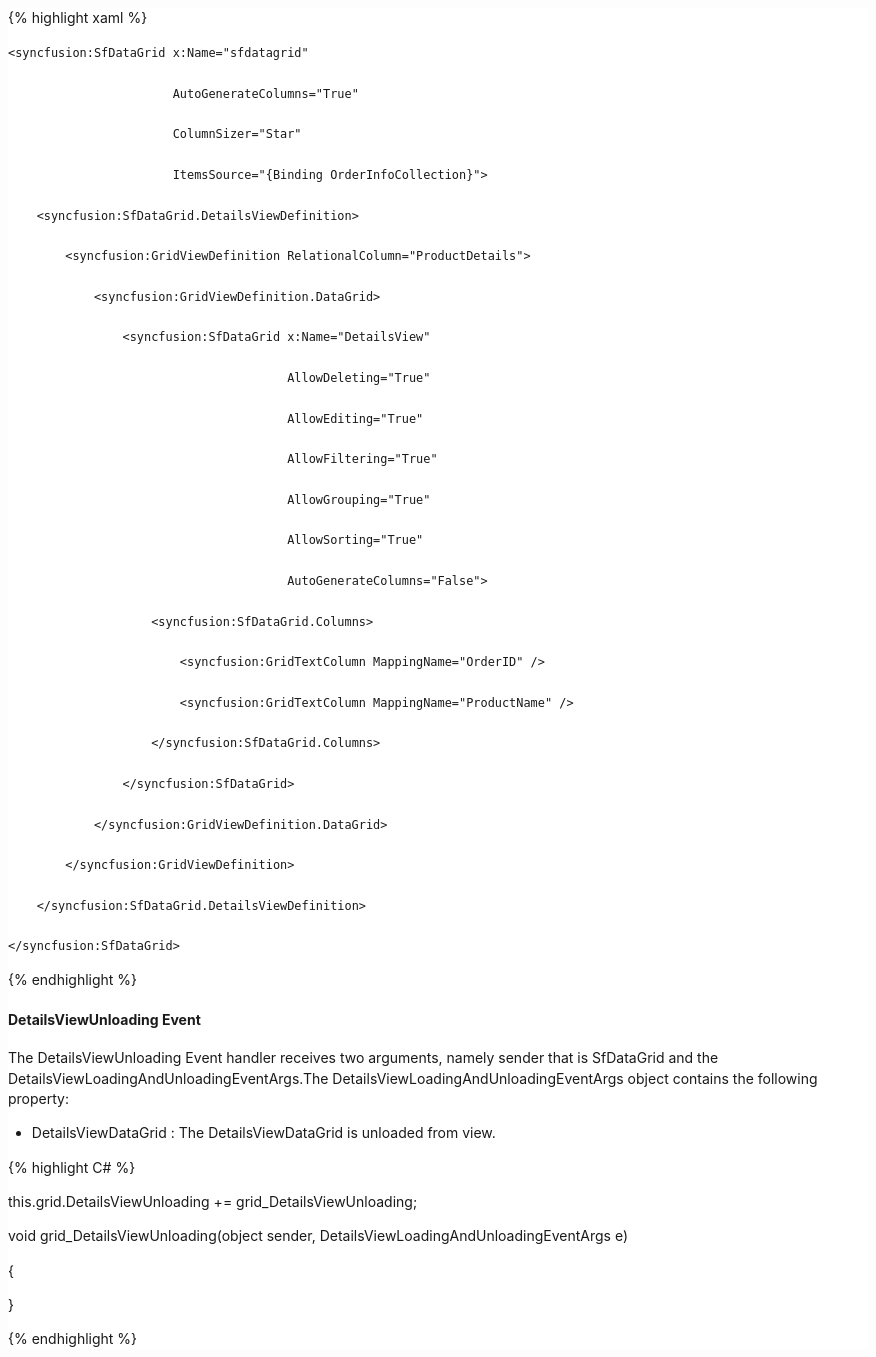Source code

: 
{% highlight xaml %}

    <syncfusion:SfDataGrid x:Name="sfdatagrid"

                           AutoGenerateColumns="True"

                           ColumnSizer="Star"

                           ItemsSource="{Binding OrderInfoCollection}">

        <syncfusion:SfDataGrid.DetailsViewDefinition>

            <syncfusion:GridViewDefinition RelationalColumn="ProductDetails">

                <syncfusion:GridViewDefinition.DataGrid>

                    <syncfusion:SfDataGrid x:Name="DetailsView"

                                           AllowDeleting="True"

                                           AllowEditing="True"

                                           AllowFiltering="True"

                                           AllowGrouping="True"

                                           AllowSorting="True"

                                           AutoGenerateColumns="False">

                        <syncfusion:SfDataGrid.Columns>

                            <syncfusion:GridTextColumn MappingName="OrderID" />

                            <syncfusion:GridTextColumn MappingName="ProductName" />

                        </syncfusion:SfDataGrid.Columns>

                    </syncfusion:SfDataGrid>

                </syncfusion:GridViewDefinition.DataGrid>

            </syncfusion:GridViewDefinition>

        </syncfusion:SfDataGrid.DetailsViewDefinition>

    </syncfusion:SfDataGrid>

</Window>

{% endhighlight %}

#### DetailsViewUnloading Event

The DetailsViewUnloading Event handler receives two arguments, namely sender that is SfDataGrid and the DetailsViewLoadingAndUnloadingEventArgs.The DetailsViewLoadingAndUnloadingEventArgs object contains the following property:

* DetailsViewDataGrid : The DetailsViewDataGrid is unloaded from view.


{% highlight C# %}

this.grid.DetailsViewUnloading += grid_DetailsViewUnloading; 

void grid_DetailsViewUnloading(object sender, DetailsViewLoadingAndUnloadingEventArgs e)

{ 

}

{% endhighlight %}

______________________________

• EXERCISE DETAILS: Output the data exactly as it appears. The pictures do not belong in it.

• REPLY TO THE TASK:
Source code

: 
{% highlight xaml %}

    <syncfusion:SfDataGrid x:Name="sfdatagrid"

                           AutoGenerateColumns="True"

                           ColumnSizer="Star"

                           ItemsSource="{Binding OrderInfoCollection}">

        <syncfusion:SfDataGrid.DetailsViewDefinition>

            <syncfusion:GridViewDefinition RelationalColumn="ProductDetails">

                <syncfusion:GridViewDefinition.DataGrid>

                    <syncfusion:SfDataGrid x:Name="DetailsView"

                                           AllowDeleting="True"

                                           AllowEditing="True"

                                           AllowFiltering="True"

                                           AllowGrouping="True"

                                           AllowSorting="True"

                                           AutoGenerateColumns="False">

                        <syncfusion:SfDataGrid.Columns>

                            <syncfusion:GridTextColumn MappingName="OrderID" />

                            <syncfusion:GridTextColumn MappingName="ProductName" />

                        </syncfusion:SfDataGrid.Columns>

                    </syncfusion:SfDataGrid>

                </syncfusion:GridViewDefinition.DataGrid>

            </syncfusion:GridViewDefinition>

        </syncfusion:SfDataGrid.DetailsViewDefinition>

    </syncfusion:SfDataGrid>

</Window>

{% endhighlight %}

#### DetailsViewUnloading Event

The DetailsViewUnloading Event handler receives two arguments, namely sender that is SfDataGrid and the DetailsViewLoadingAndUnloadingEventArgs.The DetailsViewLoadingAndUnloadingEventArgs object contains the following property:

* DetailsViewDataGrid : The DetailsViewDataGrid is unloaded from view.


{% highlight C# %}

this.grid.DetailsViewUnloading += grid_DetailsViewUnloading; 

void grid_DetailsViewUnloading(object sender, DetailsViewLoadingAndUnloadingEventArgs e)

{ 

}

{% endhighlight %}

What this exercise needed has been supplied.